The actual location of the Red Lion has long been debated. Analysis of historic mapping and the three specific land deeds that relate to the location of the Red Lion (dated 1688-89) suggested it was on or near the Whitechapel site, but before the excavations no physical evidence had been found for the playhouse or the farm.
In January 2019, the archaeological excavations in Whitechapel started to uncover an unusual rectangular timber structure, comprising 144 surviving timbers and measuring 12.27m north-south by 9.27m east-west. At these dimensions, the structure closely matches those detailed for the stage mentioned in the lawsuits. Postholes around the timber structure appear to correspond with the “scaffolds”, or galleried seating.
In the north-east corner of site, fronting what was once Mile End Green, excavations revealed 15th/16th century buildings that later became a sprawling complex during the 17th century. These buildings may represent the Red Lion inn itself, evolving over centuries from a medieval farmstead. Farmsteads of this period were known to serve beer, and this one was established enough to have a prototype playhouse built on its land by the late 16th century. It eventually became a more formal inn that continued at least into the 18th century.
Of the buildings uncovered, two are probable cellars, identified as beer cellars by UCL Archaeology South-East’s historic buildings specialist Dr. Michael Shapland. He said, “Tudor period inns needed somewhere cool and secure to store their drink, as beer would have gone off much more rapidly than it does today.”
The artefacts recovered further support the possibility that the Red Lion inn has been found.
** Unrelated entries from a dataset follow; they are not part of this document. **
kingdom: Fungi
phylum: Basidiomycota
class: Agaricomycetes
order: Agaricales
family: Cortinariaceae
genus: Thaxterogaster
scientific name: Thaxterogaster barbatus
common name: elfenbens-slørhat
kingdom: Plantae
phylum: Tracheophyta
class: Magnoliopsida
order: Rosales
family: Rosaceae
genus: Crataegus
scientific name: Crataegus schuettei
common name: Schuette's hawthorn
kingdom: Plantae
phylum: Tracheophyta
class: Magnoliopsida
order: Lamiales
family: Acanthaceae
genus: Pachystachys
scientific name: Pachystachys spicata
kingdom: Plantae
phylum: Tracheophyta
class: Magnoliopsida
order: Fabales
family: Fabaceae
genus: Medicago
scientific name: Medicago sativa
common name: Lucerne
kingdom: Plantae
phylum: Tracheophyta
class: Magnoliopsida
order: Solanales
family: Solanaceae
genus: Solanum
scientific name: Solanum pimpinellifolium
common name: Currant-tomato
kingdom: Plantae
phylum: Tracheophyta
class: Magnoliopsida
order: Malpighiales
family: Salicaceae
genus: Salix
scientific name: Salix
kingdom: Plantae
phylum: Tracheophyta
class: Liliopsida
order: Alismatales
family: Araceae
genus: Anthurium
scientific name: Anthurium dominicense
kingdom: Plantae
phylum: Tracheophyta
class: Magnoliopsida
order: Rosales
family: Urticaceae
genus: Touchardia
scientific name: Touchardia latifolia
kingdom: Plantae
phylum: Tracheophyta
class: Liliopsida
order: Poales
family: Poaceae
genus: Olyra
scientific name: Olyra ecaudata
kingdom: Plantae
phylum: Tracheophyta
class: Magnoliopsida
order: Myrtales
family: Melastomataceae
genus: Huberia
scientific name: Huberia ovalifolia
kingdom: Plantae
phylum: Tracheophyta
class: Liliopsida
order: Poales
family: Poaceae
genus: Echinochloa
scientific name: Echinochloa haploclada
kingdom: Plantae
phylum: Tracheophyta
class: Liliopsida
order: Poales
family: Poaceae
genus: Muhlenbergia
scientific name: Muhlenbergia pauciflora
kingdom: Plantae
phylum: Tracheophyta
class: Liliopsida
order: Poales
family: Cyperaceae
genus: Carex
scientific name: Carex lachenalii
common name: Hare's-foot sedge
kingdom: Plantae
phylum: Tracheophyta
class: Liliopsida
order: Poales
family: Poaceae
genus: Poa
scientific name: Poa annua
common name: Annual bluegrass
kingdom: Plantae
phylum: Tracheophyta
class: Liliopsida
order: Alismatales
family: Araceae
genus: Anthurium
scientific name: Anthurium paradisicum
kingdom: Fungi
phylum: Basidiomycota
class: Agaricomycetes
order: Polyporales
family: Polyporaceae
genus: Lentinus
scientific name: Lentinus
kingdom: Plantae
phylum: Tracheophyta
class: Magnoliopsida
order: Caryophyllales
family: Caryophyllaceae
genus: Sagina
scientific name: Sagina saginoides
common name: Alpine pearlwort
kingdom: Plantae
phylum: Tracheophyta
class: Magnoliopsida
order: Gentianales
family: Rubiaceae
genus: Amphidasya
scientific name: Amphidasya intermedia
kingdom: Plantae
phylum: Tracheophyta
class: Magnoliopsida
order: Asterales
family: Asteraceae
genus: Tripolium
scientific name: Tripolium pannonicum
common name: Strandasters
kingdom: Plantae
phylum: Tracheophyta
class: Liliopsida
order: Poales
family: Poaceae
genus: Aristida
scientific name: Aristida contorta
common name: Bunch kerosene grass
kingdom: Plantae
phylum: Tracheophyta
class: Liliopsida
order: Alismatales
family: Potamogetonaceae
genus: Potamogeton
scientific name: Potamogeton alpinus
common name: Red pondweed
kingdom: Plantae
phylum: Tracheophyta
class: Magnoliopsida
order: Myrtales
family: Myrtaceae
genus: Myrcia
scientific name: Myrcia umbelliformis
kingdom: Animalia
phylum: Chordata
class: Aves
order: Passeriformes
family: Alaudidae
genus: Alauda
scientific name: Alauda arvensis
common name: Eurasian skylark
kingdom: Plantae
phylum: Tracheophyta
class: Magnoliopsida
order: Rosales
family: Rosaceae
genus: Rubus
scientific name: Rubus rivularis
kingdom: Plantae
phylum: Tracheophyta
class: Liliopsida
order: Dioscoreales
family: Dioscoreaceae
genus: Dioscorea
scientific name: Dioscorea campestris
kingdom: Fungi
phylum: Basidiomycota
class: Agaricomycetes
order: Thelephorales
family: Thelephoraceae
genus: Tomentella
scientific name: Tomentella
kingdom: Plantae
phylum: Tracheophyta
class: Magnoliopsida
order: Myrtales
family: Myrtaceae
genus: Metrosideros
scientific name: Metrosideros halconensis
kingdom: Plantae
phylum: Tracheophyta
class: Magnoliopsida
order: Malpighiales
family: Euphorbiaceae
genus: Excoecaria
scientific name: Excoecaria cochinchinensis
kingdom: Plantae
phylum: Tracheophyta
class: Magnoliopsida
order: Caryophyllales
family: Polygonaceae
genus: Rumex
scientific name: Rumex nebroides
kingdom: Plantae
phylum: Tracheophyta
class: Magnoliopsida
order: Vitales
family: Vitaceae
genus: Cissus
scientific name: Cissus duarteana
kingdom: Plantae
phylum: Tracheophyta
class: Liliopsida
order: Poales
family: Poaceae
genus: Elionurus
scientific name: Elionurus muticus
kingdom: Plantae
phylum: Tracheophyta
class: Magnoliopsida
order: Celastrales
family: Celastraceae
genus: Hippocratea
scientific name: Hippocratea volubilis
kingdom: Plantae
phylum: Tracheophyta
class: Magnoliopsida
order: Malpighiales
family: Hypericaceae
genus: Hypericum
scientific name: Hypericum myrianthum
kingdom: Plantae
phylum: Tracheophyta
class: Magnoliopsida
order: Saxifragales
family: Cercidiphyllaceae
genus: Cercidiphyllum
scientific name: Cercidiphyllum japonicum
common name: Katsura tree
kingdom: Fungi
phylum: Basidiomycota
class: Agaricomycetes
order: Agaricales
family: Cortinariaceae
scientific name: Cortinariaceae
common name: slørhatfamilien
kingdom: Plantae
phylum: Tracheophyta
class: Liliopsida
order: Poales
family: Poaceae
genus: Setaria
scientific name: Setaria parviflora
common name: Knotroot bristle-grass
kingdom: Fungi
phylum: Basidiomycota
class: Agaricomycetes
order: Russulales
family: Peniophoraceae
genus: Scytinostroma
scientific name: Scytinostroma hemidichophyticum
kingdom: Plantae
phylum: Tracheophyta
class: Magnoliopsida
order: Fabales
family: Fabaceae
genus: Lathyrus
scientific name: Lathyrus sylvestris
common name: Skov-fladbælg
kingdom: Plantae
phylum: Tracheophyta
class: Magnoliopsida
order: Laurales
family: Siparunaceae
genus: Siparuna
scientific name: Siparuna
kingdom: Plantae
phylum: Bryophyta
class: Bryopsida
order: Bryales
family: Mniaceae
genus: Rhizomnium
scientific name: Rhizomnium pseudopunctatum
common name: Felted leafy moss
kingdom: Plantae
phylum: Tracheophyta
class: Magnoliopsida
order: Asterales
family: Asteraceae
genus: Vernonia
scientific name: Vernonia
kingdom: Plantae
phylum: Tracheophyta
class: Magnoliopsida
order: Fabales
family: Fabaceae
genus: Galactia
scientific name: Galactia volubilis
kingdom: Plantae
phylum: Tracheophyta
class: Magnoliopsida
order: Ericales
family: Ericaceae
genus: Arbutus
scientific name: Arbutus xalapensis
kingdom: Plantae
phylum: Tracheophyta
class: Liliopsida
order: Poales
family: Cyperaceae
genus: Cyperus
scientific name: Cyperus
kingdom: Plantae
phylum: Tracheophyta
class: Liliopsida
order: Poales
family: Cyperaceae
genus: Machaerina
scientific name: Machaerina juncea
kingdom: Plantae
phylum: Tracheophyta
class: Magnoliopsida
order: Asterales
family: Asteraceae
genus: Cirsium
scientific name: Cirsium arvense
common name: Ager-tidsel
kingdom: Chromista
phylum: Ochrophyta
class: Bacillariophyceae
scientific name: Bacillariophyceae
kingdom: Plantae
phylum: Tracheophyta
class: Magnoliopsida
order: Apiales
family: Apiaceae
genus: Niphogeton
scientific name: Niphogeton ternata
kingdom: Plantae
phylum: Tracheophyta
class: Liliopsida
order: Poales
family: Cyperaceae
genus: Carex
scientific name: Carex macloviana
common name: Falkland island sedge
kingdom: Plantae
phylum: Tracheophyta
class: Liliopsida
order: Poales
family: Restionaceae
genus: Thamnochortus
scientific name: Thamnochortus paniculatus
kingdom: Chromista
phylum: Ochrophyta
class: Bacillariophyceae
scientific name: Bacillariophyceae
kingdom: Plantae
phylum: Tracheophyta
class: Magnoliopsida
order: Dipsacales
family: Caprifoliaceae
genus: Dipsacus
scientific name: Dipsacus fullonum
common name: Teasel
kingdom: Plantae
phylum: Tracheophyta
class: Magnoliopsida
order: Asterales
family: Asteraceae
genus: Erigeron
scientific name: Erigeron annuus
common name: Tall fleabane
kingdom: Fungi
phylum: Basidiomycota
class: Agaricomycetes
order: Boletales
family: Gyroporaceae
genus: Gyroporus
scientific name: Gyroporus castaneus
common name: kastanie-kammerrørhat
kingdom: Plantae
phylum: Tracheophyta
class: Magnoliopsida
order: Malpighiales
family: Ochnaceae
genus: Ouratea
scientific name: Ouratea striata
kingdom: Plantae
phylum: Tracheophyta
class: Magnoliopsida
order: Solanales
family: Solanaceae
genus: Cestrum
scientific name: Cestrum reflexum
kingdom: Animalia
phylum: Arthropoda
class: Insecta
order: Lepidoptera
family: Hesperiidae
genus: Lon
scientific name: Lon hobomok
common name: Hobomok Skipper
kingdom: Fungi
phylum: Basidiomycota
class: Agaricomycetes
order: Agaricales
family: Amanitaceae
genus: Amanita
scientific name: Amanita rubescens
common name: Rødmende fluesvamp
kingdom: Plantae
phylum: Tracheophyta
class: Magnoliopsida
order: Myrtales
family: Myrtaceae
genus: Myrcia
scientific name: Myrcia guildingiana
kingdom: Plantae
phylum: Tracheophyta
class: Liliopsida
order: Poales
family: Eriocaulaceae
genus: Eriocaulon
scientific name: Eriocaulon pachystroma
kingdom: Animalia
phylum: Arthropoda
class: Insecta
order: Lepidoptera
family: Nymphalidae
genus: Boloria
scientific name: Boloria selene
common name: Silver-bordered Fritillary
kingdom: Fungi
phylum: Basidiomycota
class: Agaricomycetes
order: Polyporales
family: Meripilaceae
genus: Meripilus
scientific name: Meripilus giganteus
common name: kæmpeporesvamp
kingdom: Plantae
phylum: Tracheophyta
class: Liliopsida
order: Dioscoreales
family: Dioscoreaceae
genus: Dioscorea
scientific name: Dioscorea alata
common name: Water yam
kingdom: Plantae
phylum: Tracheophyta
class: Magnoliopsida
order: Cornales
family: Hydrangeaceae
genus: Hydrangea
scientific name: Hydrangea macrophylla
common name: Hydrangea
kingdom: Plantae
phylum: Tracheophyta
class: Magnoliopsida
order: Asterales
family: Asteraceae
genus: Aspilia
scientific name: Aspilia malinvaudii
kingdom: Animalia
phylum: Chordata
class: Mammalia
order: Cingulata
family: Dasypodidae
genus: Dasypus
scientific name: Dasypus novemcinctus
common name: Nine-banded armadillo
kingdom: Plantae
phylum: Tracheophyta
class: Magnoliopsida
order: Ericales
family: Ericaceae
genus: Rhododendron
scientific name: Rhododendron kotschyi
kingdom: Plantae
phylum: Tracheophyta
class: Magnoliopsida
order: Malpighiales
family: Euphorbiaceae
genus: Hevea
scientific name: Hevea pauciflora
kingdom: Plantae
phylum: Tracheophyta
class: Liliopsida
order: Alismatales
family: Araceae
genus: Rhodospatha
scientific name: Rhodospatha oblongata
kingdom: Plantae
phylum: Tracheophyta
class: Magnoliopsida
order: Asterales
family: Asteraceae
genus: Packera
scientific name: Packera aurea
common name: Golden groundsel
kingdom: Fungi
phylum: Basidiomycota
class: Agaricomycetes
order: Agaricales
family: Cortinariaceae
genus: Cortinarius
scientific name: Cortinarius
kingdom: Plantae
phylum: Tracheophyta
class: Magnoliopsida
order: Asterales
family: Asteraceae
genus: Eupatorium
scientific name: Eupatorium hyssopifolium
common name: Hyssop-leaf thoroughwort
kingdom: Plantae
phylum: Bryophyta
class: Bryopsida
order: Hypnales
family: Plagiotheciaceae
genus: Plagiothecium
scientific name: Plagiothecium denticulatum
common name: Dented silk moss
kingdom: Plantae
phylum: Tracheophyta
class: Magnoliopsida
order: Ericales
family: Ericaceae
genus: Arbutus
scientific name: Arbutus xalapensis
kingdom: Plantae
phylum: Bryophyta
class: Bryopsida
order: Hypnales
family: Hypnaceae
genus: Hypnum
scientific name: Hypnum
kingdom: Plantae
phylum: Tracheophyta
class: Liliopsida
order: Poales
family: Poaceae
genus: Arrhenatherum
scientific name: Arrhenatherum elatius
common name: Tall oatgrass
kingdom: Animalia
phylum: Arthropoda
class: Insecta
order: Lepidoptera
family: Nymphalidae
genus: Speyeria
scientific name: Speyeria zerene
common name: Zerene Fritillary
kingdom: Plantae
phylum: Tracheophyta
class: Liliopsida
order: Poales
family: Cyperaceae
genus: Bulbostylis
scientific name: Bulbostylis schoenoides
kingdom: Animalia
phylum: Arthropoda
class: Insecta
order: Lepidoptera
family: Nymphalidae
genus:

Glass and pottery assemblages include numerous beakers and drinking glasses, ceramic cups, two-handled drinking mugs, bottles, and tankards. One complete late-17th century tavern mug has a royalist medallion of Charles II, and other tankards feature tavern or landlord names. These finds are on a commercial scale indicating the consumption of hot drinks and alcohol that continued into at least the 18th century.
Emily Gee, Historic England’s Regional Director for London and the South East, said: “This tantalising find follows the exciting recent discoveries of The Theatre and The Curtain playhouses in Shoreditch, and of the Boar’s Head in Aldgate, which together have immensely improved our understanding of the beginnings of English theatre. We will continue to work closely with the developer to interpret these archaeological remains and display them so the public will be able to understand them within the finished development and appreciate the rich history of this site.”
The archaeological investigations were commissioned by RPS Group on behalf of Mount Anvil and L&Q, ahead of housing redevelopment at 85 Stepney Way. The work was required by the London Borough Tower Hamlets and agreed with and closely monitored by Historic England to ensure the site was carefully excavated and fully recorded allowing it to be best understood.
All finds are now back in the lab, where archaeologists are continuing with the meticulous analysis of this discovery, looking to refine the interpretations and conclusions.